Stored items
[Start of Attachment]
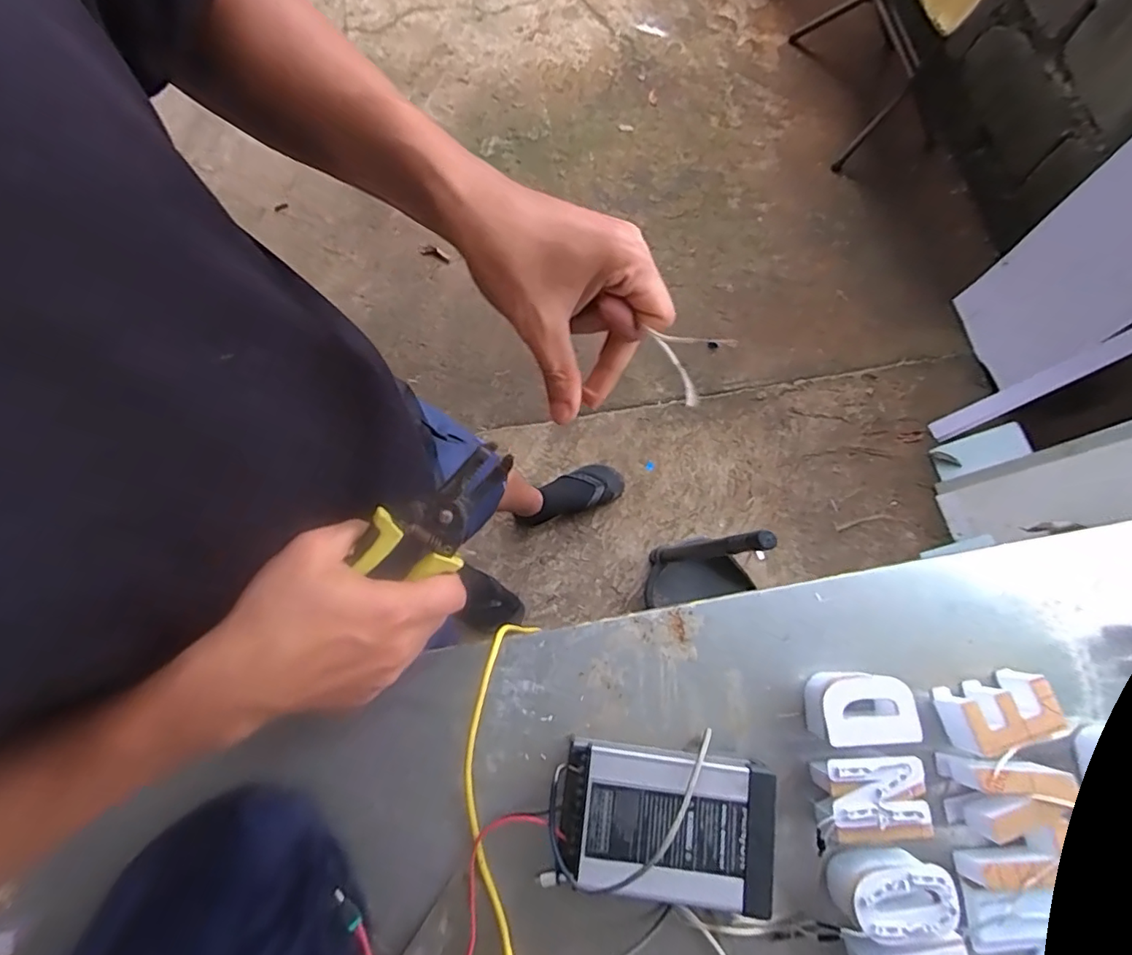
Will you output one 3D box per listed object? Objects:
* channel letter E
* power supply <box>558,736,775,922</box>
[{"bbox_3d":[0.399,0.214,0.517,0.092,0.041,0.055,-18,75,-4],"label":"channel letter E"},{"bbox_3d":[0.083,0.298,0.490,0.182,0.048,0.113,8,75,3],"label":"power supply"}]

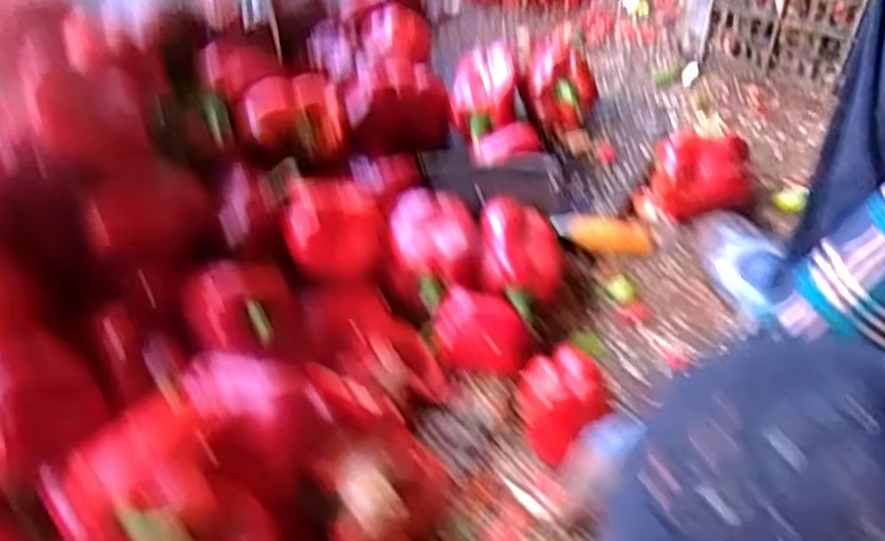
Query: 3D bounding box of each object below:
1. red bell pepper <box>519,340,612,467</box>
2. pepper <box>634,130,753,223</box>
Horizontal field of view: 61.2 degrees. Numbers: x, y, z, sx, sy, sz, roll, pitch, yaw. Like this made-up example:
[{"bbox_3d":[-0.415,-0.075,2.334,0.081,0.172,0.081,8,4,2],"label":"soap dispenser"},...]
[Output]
[End of Attachment]
[Start of Attachment]
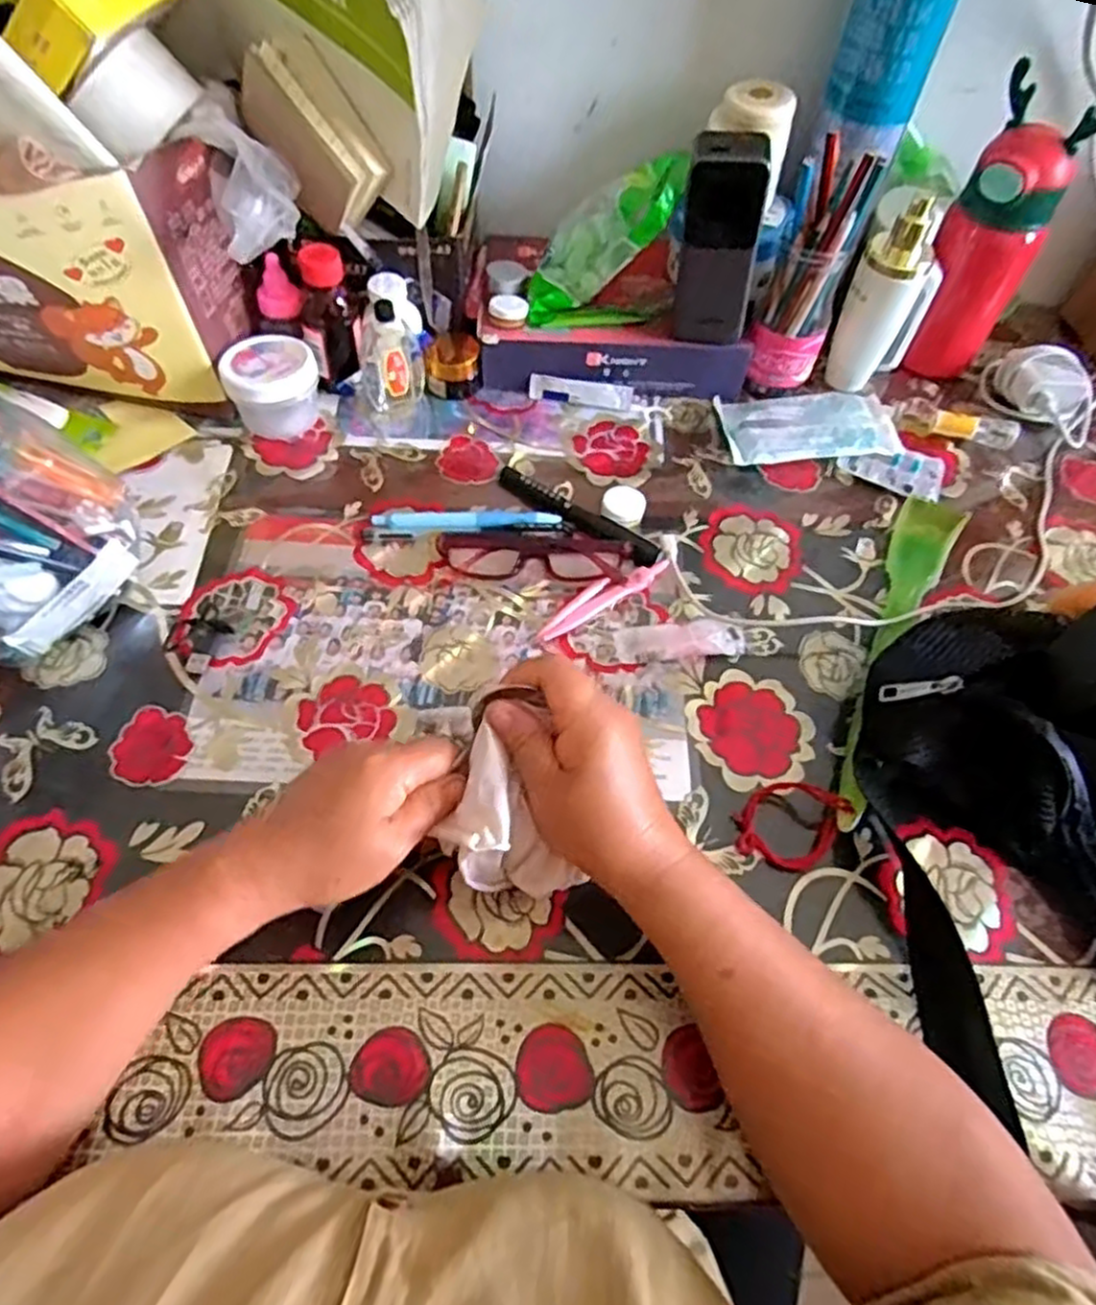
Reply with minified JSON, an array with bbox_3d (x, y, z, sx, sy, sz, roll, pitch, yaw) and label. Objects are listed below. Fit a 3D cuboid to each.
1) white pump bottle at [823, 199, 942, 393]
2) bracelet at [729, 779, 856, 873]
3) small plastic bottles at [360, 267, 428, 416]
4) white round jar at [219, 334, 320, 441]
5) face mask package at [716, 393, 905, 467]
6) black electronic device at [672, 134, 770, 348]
[End of Attachment]
[Start of Attachment]
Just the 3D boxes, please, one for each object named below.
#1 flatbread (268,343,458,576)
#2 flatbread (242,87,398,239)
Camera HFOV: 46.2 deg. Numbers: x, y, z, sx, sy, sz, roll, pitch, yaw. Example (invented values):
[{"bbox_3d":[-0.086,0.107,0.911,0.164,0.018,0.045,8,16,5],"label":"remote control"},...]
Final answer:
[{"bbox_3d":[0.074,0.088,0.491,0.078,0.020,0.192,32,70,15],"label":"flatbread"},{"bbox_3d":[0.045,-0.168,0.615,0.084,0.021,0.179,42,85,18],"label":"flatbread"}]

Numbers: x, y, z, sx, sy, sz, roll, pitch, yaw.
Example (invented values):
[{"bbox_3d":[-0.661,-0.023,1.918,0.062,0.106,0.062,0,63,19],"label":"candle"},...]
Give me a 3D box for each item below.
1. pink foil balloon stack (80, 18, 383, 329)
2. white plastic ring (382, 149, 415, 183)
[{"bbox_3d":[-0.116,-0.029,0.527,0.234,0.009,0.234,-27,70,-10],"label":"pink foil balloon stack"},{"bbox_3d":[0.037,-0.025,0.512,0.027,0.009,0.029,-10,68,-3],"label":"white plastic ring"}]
[End of Attachment]
▶ **EXERCISE INSTRUCTIONS**:
Give only the number of lines above holding "values".

▶ **ANSWER TO THE EXERCISE**:
2